1. Academic Validation
  2. Peptide Spiders: Peptide-Polymer Conjugates to Traffic Nucleic Acids

Peptide Spiders: Peptide-Polymer Conjugates to Traffic Nucleic Acids

  • Mol Pharm. 2020 Sep 8;17(9):3633-3642. doi: 10.1021/acs.molpharmaceut.0c00714.
Ester J Kwon 1 Henry Ko 1 Sangeeta N Bhatia 2 3 4 5 6 7
Affiliations

Affiliations

  • 1 Koch Institute for Integrative Cancer Research, Massachusetts Institute of Technology, Cambridge, Massachusetts 02139, United States.
  • 2 Institute for Medical Engineering and Science, Massachusetts Institute of Technology, Cambridge, Massachusetts 02139, United States.
  • 3 Department of Electrical and Computer Science, Massachusetts Institute of Technology, Cambridge, Massachusetts 02139, United States.
  • 4 Marble Center for Cancer Nanomedicine, Massachusetts Institute of Technology, Cambridge, Massachusetts 02139, United States.
  • 5 Department of Medicine, Brigham and Women's Hospital, Boston, Massachusetts 02115, United States.
  • 6 Broad Institute of Massachusetts of Technology and Harvard, Cambridge, Massachusetts 02139, United States.
  • 7 Howard Hughes Medical Institute, Chevy Chase, Maryland 20815, United States.
Abstract

Therapeutic nucleic acids hold great promise for the treatment of genetic diseases, yet the delivery of this highly charged macromolecular drug remains a challenge in the field. Peptides are promising agents to mediate nucleic acid delivery because they can encode a biological function to overcome the trafficking barriers.
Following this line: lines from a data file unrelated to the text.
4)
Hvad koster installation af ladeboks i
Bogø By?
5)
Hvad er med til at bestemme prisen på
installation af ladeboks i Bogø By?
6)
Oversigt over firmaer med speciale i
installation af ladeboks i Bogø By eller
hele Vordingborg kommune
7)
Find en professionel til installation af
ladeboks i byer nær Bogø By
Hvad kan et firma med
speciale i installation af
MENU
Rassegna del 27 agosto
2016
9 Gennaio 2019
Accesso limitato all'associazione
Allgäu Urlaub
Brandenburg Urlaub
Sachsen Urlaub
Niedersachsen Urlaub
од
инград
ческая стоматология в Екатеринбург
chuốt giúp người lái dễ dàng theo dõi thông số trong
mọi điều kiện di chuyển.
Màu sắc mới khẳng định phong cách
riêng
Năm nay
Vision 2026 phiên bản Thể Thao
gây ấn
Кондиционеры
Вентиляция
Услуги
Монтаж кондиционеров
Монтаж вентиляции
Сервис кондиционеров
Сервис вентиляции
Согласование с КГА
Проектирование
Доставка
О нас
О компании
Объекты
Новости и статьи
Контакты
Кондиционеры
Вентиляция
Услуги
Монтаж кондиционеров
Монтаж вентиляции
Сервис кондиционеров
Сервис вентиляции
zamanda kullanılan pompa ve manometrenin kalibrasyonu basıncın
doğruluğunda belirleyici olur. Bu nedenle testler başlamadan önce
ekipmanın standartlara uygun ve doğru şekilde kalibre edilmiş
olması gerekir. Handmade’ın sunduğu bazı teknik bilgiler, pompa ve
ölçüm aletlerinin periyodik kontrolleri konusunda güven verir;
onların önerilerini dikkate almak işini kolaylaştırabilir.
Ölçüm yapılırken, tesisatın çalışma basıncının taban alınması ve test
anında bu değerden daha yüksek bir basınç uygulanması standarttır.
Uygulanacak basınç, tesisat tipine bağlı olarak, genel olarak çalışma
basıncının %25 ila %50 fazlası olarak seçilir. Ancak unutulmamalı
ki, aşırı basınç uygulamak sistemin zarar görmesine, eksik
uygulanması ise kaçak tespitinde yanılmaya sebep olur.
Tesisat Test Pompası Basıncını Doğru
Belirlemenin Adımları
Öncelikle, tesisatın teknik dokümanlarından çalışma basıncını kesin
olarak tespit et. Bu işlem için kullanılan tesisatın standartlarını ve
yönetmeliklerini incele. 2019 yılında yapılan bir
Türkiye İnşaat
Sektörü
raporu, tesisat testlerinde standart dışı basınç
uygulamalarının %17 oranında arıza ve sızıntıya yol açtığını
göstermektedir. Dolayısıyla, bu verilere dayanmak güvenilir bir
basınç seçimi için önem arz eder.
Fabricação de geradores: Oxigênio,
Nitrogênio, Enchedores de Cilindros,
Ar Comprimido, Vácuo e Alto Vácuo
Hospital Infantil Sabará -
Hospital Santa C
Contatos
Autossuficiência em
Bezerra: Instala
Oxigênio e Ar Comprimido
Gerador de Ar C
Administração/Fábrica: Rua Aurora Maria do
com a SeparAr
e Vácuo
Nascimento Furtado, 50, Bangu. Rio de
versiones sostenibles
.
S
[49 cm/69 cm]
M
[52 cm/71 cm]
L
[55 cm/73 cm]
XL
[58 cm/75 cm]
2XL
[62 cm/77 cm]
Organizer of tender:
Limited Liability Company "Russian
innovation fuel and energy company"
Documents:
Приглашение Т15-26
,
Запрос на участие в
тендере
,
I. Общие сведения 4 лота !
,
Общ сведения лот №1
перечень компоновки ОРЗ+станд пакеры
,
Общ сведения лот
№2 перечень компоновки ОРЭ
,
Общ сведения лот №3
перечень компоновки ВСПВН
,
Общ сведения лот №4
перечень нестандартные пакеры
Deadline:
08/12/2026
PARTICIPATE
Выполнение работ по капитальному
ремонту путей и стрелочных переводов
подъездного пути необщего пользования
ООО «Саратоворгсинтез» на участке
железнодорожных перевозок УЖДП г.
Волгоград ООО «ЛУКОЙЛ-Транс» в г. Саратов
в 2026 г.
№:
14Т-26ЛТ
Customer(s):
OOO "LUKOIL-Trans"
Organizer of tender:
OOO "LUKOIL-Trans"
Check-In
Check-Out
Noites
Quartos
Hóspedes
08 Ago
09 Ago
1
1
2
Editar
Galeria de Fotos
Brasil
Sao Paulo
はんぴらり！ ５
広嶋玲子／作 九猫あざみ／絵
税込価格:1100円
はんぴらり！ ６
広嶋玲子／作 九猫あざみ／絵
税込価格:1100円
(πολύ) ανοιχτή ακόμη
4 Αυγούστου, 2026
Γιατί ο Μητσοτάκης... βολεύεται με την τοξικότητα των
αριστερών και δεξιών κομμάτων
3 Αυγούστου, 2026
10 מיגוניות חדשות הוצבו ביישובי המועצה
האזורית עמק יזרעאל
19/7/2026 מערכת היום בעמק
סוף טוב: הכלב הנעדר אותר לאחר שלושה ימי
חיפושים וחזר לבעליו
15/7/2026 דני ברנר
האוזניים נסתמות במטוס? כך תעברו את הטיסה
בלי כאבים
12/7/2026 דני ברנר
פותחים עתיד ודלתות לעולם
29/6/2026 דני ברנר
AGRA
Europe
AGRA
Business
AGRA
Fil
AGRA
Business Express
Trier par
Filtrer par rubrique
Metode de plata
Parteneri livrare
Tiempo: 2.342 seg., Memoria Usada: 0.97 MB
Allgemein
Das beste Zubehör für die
Electrostatic nanocomplexes of nucleic acid and peptides can achieve effective delivery, but the balance between their stability and biological function must be finely tuned. In this work, we explore two peptide building blocks that have been studied in the literature: targeting ligands and intracellular trafficking peptides. We grafted these peptides on a polyethylene glycol (PEG) backbone with eight sites for substitution to create so-called "peptide spiders". These conjugates achieve stability via the well-known hydrophilic shielding effect of PEG. In addition, the coordination of peptide building blocks into multimers may create new biological properties, such as the well-known phenomena of increased binding avidity with multivalent ligands. In this work, we linked two trafficking peptides to the PEG backbone using either nonreducible or reducible chemistries and investigated the ability of these Materials to carry silencing RNAs into mammalian cells. We then investigated these nanomaterials for their pharmacokinetic properties and silencing of undruggable targets in a mouse model of Cancer. While reducible linkages were more potent at silencing in vitro, this effect was reversed when applied in the context of living Animals. This work offers an insight into peptide-based delivery Materials and investigates peptide-polymer linkages.

Keywords

cancer; gene delivery; peptides; polyethylene glycol.